All due respect Gents!... I'd opt for the couch before I'd run those &^#@#%$ things, new or old style...


----------



## diztortion (Sep 6, 2009)

METTLEFISH said:


> All due respect Gents!... I'd opt for the couch before I'd run those &^#@#%$ things, new or old style...


Ok.


----------



## Roger That (Nov 18, 2010)

METTLEFISH said:


> All due respect Gents!... I'd opt for the couch before I'd run those &^#@#%$ things, new or old style...


Why the tater tot hatred? High School lunch would have not been the same.


----------



## METTLEFISH (Jan 31, 2009)

I'd rather see you guys use a plug that has at least SOME amount of search pattern to it. They will catch fish for sure, however there are so many plugs made by makers that want you to catch fish, not just buy their lure. Those dern things just dig straight down and have virtually no search pattern at all even after modifications. Some of the newer plugs have an 8"-9" search to them left to right , that means they're covering about a foot and a half swath, not that that is a huge area, but the animation that ads really excites the fish.


----------



## diztortion (Sep 6, 2009)

METTLEFISH said:


> I'd rather see you guys use a plug that has at least SOME amount of search pattern to it. They will catch fish for sure, however there are so many plugs made by makers that want you to catch fish, not just buy their lure. Those dern things just dig straight down and have virtually no search pattern at all even after modifications. Some of the newer plugs have an 8"-9" search to them left to right , that means they're covering about a foot and a half swath, not that that is a huge area, but the animation that ads really excites the fish.


Ok. Name something that does that...

(Note: I don't want to spend $10/pop for a piece of plastic.)


----------



## ausable_steelhead (Sep 30, 2002)

METTLEFISH said:


> All due respect Gents!... I'd opt for the couch before I'd run those things, new or old style...

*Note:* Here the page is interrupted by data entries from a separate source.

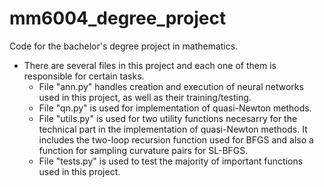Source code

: # mm6004_degree_project

Code for the bachelor's degree project in mathematics.

* There are several files in this project and each one of them is responsible for certain tasks.
  * File "ann.py" handles creation and execution of neural networks used in this project, as well as their training/testing.
  * File "qn.py" is used for implementation of quasi-Newton methods.
  * File "utils.py" is used for two utility functions necesarry for the technical part in the implementation of quasi-Newton methods.
    It includes the two-loop recursion function used for BFGS and also a function for sampling curvature pairs for SL-BFGS.
  * File "tests.py" is used to test the majority of important functions used in this project. 
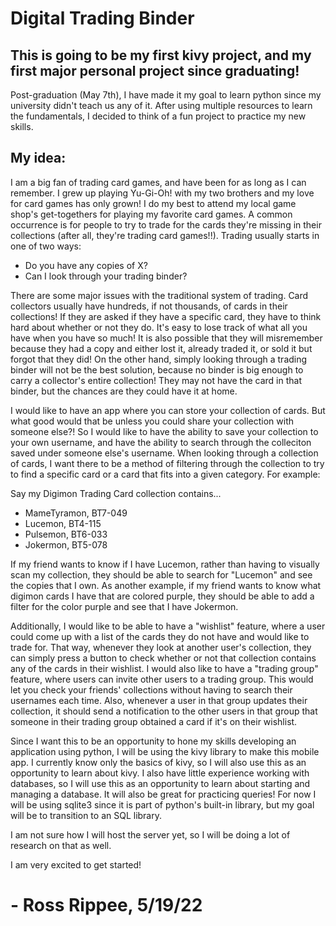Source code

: # Digital Trading Binder
## This is going to be my first kivy project, and my first major personal project since graduating!
Post-graduation (May 7th), I have made it my goal to learn python since my university didn't teach us any of it. After using multiple resources to learn the fundamentals, I decided to think of a fun project to practice my new skills.

## My idea:
I am a big fan of trading card games, and have been for as long as I can remember. I grew up playing Yu-Gi-Oh! with my two brothers and my love for card games has only grown! I do my best to attend my local game shop's get-togethers for playing my favorite card games. A common occurrence is for people to try to trade for the cards they're missing in their collections (after all, they're trading card games!!). Trading usually starts in one of two ways:

* Do you have any copies of X?
* Can I look through your trading binder?

There are some major issues with the traditional system of trading. Card collectors usually have hundreds, if not thousands, of cards in their collections! If they are asked if they have a specific card, they have to think hard about whether or not they do. It's easy to lose track of what all you have when you have so much! It is also possible that they will misremember because they had a copy and either lost it, already traded it, or sold it but forgot that they did! On the other hand, simply looking through a trading binder will not be the best solution, because no binder is big enough to carry a collector's entire collection! They may not have the card in that binder, but the chances are they could have it at home.

I would like to have an app where you can store your collection of cards. But what good would that be unless you could share your collection with someone else?! So I would like to have the ability to save your collection to your own username, and have the ability to search through the colleciton saved under someone else's username. When looking through a collection of cards, I want there to be a method of filtering through the collection to try to find a specific card or a card that fits into a given category. For example:

Say my Digimon Trading Card collection contains...

* MameTyramon, BT7-049
* Lucemon, BT4-115
* Pulsemon, BT6-033
* Jokermon, BT5-078

If my friend wants to know if I have Lucemon, rather than having to visually scan my collection, they should be able to search for "Lucemon" and see the copies that I own. As another example, if my friend wants to know what digimon cards I have that are colored purple, they should be able to add a filter for the color purple and see that I have Jokermon.

Additionally, I would like to be able to have a "wishlist" feature, where a user could come up with a list of the cards they do not have and would like to trade for. That way, whenever they look at another user's collection, they can simply press a button to check whether or not that collection contains any of the cards in their wishlist. I would also like to have a "trading group" feature, where users can invite other users to a trading group. This would let you check your friends' collections without having to search their usernames each time. Also, whenever a user in that group updates their collection, it should send a notification to the other users in that group that someone in their trading group obtained a card if it's on their wishlist.

Since I want this to be an opportunity to hone my skills developing an application using python, I will be using the kivy library to make this mobile app. I currently know only the basics of kivy, so I will also use this as an opportunity to learn about kivy. I also have little experience working with databases, so I will use this as an opportunity to learn about starting and managing a database. It will also be great for practicing queries! For now I will be using sqlite3 since it is part of python's built-in library, but my goal will be to transition to an SQL library.

I am not sure how I will host the server yet, so I will be doing a lot of research on that as well.

I am very excited to get started!

# - Ross Rippee, 5/19/22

I had a couple days in late fall-early winter where a plug took steelhead that refused bags. I swung 1/4oz tot's on 10lb mono standing slightly above good holes.

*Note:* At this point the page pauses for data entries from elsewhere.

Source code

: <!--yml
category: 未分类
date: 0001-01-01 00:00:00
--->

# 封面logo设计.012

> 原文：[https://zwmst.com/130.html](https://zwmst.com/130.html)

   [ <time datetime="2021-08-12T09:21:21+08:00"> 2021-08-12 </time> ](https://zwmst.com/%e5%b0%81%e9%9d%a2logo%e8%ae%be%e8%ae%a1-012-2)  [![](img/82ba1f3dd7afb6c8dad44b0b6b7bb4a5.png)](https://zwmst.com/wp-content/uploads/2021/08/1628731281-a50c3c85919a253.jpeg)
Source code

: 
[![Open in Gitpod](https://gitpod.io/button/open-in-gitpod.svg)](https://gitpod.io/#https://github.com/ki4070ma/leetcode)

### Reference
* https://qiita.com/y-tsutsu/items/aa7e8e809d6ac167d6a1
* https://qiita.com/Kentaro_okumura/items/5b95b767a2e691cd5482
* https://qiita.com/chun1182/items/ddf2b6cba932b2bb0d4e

In high water, plunking from the bank can catch a lot of steelhead. Put a fresh nickel-quarter sized bag or crawler behind a corky. Fish inside bends, and any soft eddies. Slow swinging spoons is also good in higher flows. Using heavier line and a faster rod, you can cover water and hang on to big fish in increased flow. This time of year, running hardware will often get you larger fish.

I fished a smaller river in elevated flows with the flyrod this afternoon. I went 1-2, landing a nice skam hen on a wiggler fly under a bobber. I also landed a 3-4lb LRB on a spawnbag.


----------



## riverbob (Jan 11, 2011)

diztortion said:


> Mag tots...


 my only fish today came on a big red one ( 18 " buck) about 4" of clarity, in the grand as of 5pm where i was fishing. ( think water will be much cleaner in the morning :idea: go


----------



## steely74 (Feb 9, 2010)

Good thread...

I run skein, glow _stuff, _bright jigs and steely's secret scented bags


----------